WideOpenWest (WOW) director discloses share conversion in $5.20 cash merger
Rhea-AI Filing Summary
WideOpenWest, Inc. director reports cash-out of shares in completed merger. A reporting person serving as a director of WideOpenWest, Inc. (WOW) disclosed the disposition of 51,369 shares of common stock on December 31, 2025, leaving 0 shares beneficially owned directly after the transaction. The shares were converted in connection with the closing of a merger in which Bandit Merger Sub, Inc. merged with and into WideOpenWest, with WideOpenWest continuing as an indirect wholly owned subsidiary of Bandit Parent, LP. At the merger’s effective time, each issued and outstanding share of Company common stock was automatically converted into the right to receive $5.20 per share in cash, without interest and subject to tax withholding. The filing also notes that each outstanding restricted stock award held by the reporting person fully vested and was cancelled, with each underlying share likewise converted into the right to receive the same $5.20 per share cash consideration.
Positive
- None.
Negative
- None.
Insider Trade Summary
| Type | Security | Shares | Price | Value |
|---|---|---|---|---|
| Disposition | Common Stock | 51,369 | $5.20 | $267K |
Footnotes (1)
- In connection with the consummation of the transactions contemplated by the Agreement and Plan of Merger, dated as of August 11, 2025 (the "Merger Agreement"), by and among WideOpenWest, Inc. (the "Issuer"), Bandit Parent, LP, a Delaware limited partnership ("Parent"), and Bandit Merger Sub, Inc., a Delaware corporation and an indirect wholly owned subsidiary of Parent ("Merger Sub"), pursuant to which Merger Sub merged with and into the Issuer on December 31, 2025, with the Issuer continuing after the merger as a wholly owned indirect subsidiary of Parent (the effective time of such merger, the "Effective Time"). At the Effective Time, in accordance with the terms set forth in the Merger Agreement, each issued and outstanding share of common stock of the Company, par value $0.01 per share ("Company Common Stock") (except for shares directly owned by the Company as treasury stock or otherwise, or by Parent or Merger Sub immediately prior to the Effective Time, including any shares of Company Common Stock which were contributed to Parent by certain stockholders of the Company (the "Rollover Stockholders") in accordance with the voting, support and rollover agreement by and among the Rollover Stockholders, the Company and Parent, dated as of the date of the Merger Agreement, (cont'd below) or by any holder who was entitled to demand appraisal and properly exercised such appraisal rights pursuant to Section 262 of the General Corporation Law of the State of Delaware, which, in each case, were treated as described in the Merger Agreement), was automatically converted into the right to receive $5.20 per share in cash, without interest (the "Merger Consideration"), subject to any required tax withholding. At the Effective Time, in accordance with the terms set forth in the Merger Agreement, each outstanding restricted stock award ("RSA") held by the Reporting Person fully vested and was cancelled and converted into the right to receive the Merger Consideration in respect of each share of Company Common Stock subject to such RSA.
FAQ
What insider transaction was reported for WideOpenWest (WOW)?

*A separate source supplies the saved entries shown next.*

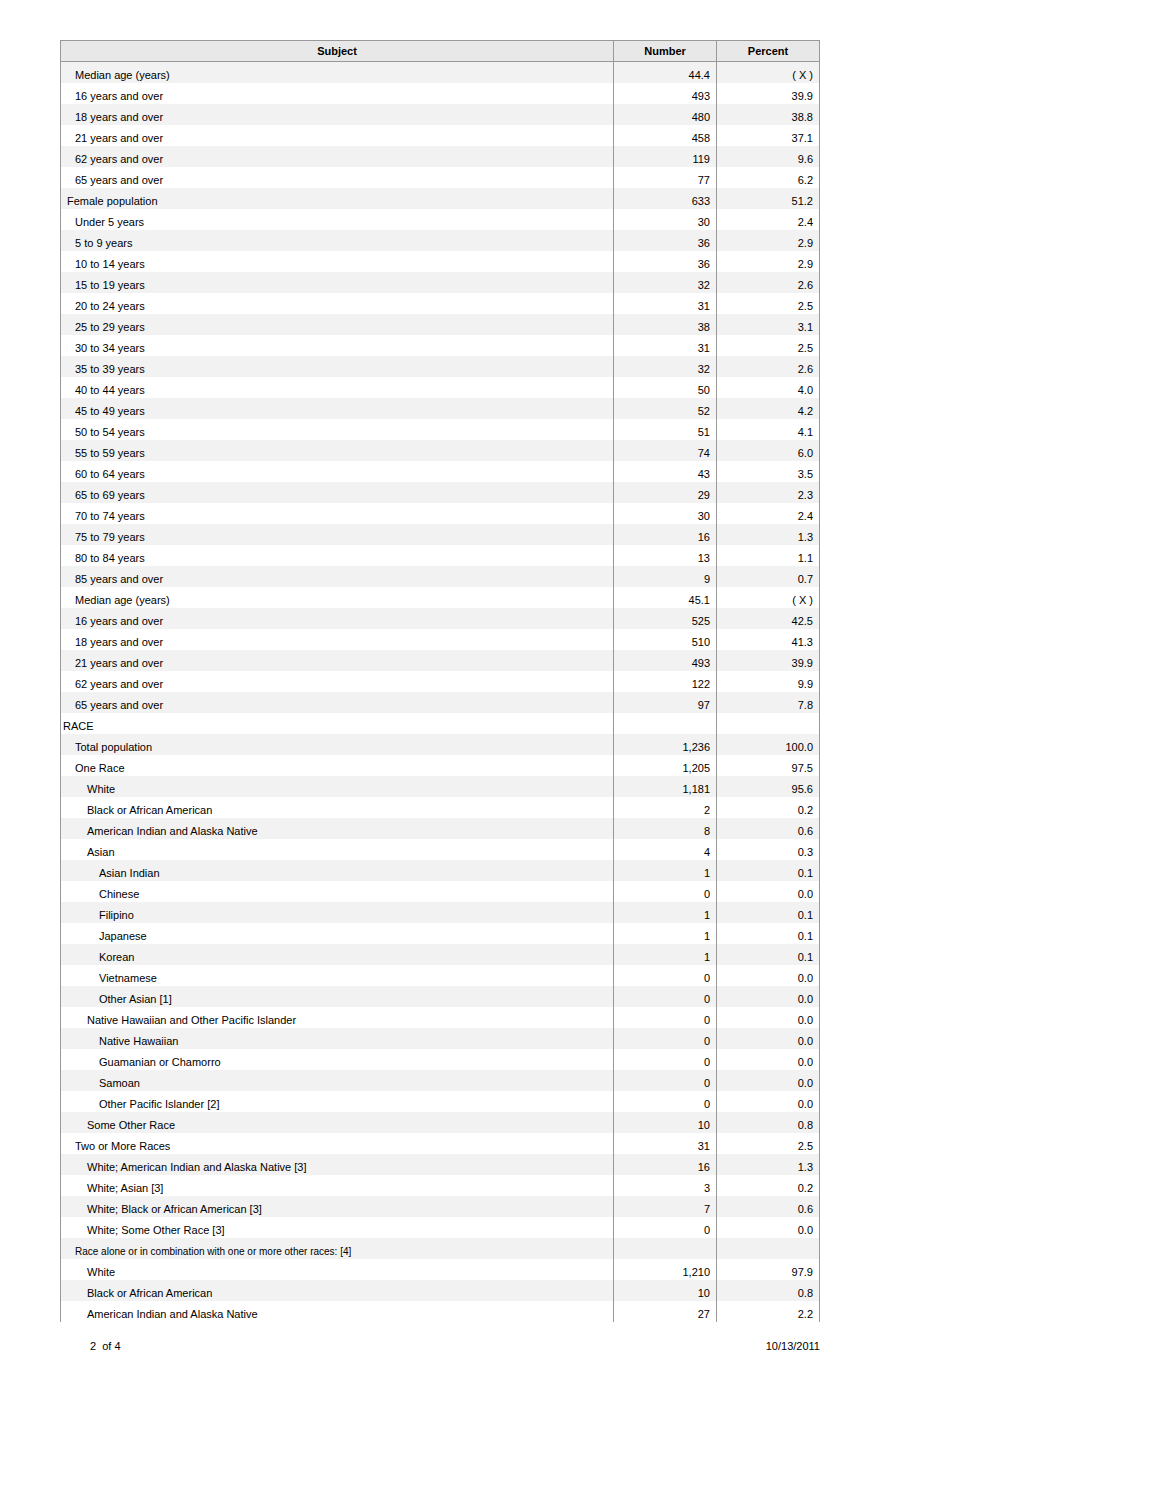| Subject | Number | Percent |
| --- | --- | --- |
| Median age (years) | 44.4 | ( X ) |
| 16 years and over | 493 | 39.9 |
| 18 years and over | 480 | 38.8 |
| 21 years and over | 458 | 37.1 |
| 62 years and over | 119 | 9.6 |
| 65 years and over | 77 | 6.2 |
| Female population | 633 | 51.2 |
| Under 5 years | 30 | 2.4 |
| 5 to 9 years | 36 | 2.9 |
| 10 to 14 years | 36 | 2.9 |
| 15 to 19 years | 32 | 2.6 |
| 20 to 24 years | 31 | 2.5 |
| 25 to 29 years | 38 | 3.1 |
| 30 to 34 years | 31 | 2.5 |
| 35 to 39 years | 32 | 2.6 |
| 40 to 44 years | 50 | 4.0 |
| 45 to 49 years | 52 | 4.2 |
| 50 to 54 years | 51 | 4.1 |
| 55 to 59 years | 74 | 6.0 |
| 60 to 64 years | 43 | 3.5 |
| 65 to 69 years | 29 | 2.3 |
| 70 to 74 years | 30 | 2.4 |
| 75 to 79 years | 16 | 1.3 |
| 80 to 84 years | 13 | 1.1 |
| 85 years and over | 9 | 0.7 |
| Median age (years) | 45.1 | ( X ) |
| 16 years and over | 525 | 42.5 |
| 18 years and over | 510 | 41.3 |
| 21 years and over | 493 | 39.9 |
| 62 years and over | 122 | 9.9 |
| 65 years and over | 97 | 7.8 |
| RACE | | |
| Total population | 1,236 | 100.0 |
| One Race | 1,205 | 97.5 |
| White | 1,181 | 95.6 |
| Black or African American | 2 | 0.2 |
| American Indian and Alaska Native | 8 | 0.6 |
| Asian | 4 | 0.3 |
| Asian Indian | 1 | 0.1 |
| Chinese | 0 | 0.0 |
| Filipino | 1 | 0.1 |
| Japanese | 1 | 0.1 |
| Korean | 1 | 0.1 |
| Vietnamese | 0 | 0.0 |
| Other Asian [1] | 0 | 0.0 |
| Native Hawaiian and Other Pacific Islander | 0 | 0.0 |
| Native Hawaiian | 0 | 0.0 |
| Guamanian or Chamorro | 0 | 0.0 |
| Samoan | 0 | 0.0 |
| Other Pacific Islander [2] | 0 | 0.0 |
| Some Other Race | 10 | 0.8 |
| Two or More Races | 31 | 2.5 |
| White; American Indian and Alaska Native [3] | 16 | 1.3 |
| White; Asian [3] | 3 | 0.2 |
| White; Black or African American [3] | 7 | 0.6 |
| White; Some Other Race [3] | 0 | 0.0 |
| Race alone or in combination with one or more other races: [4] | | |
| White | 1,210 | 97.9 |
| Black or African American | 10 | 0.8 |
| American Indian and Alaska Native | 27 | 2.2 |
2 of 4
10/13/2011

A director of WideOpenWest, Inc. reported the disposition of 51,369 shares of common stock on December 31, 2025, reducing their directly held beneficial ownership to 0 shares.
What happened to WideOpenWest (WOW) as a result of the merger?
Bandit Merger Sub, Inc. merged with and into WideOpenWest, Inc. on December 31, 2025, and WideOpenWest continued after the merger as a wholly owned indirect subsidiary of Bandit Parent, LP.
How were WideOpenWest (WOW) restricted stock awards treated in the merger?
At the merger’s effective time, each outstanding restricted stock award (RSA) held by the reporting person fully vested, was cancelled, and converted into the right to receive the $5.20 per share cash merger consideration for each underlying share of common stock.
What agreement governed the WideOpenWest (WOW) merger terms?
The transaction was carried out under an Agreement and Plan of Merger dated August 11, 2025, among WideOpenWest, Inc., Bandit Parent, LP, and Bandit Merger Sub, Inc., which set the merger structure and the $5.20 per share cash consideration.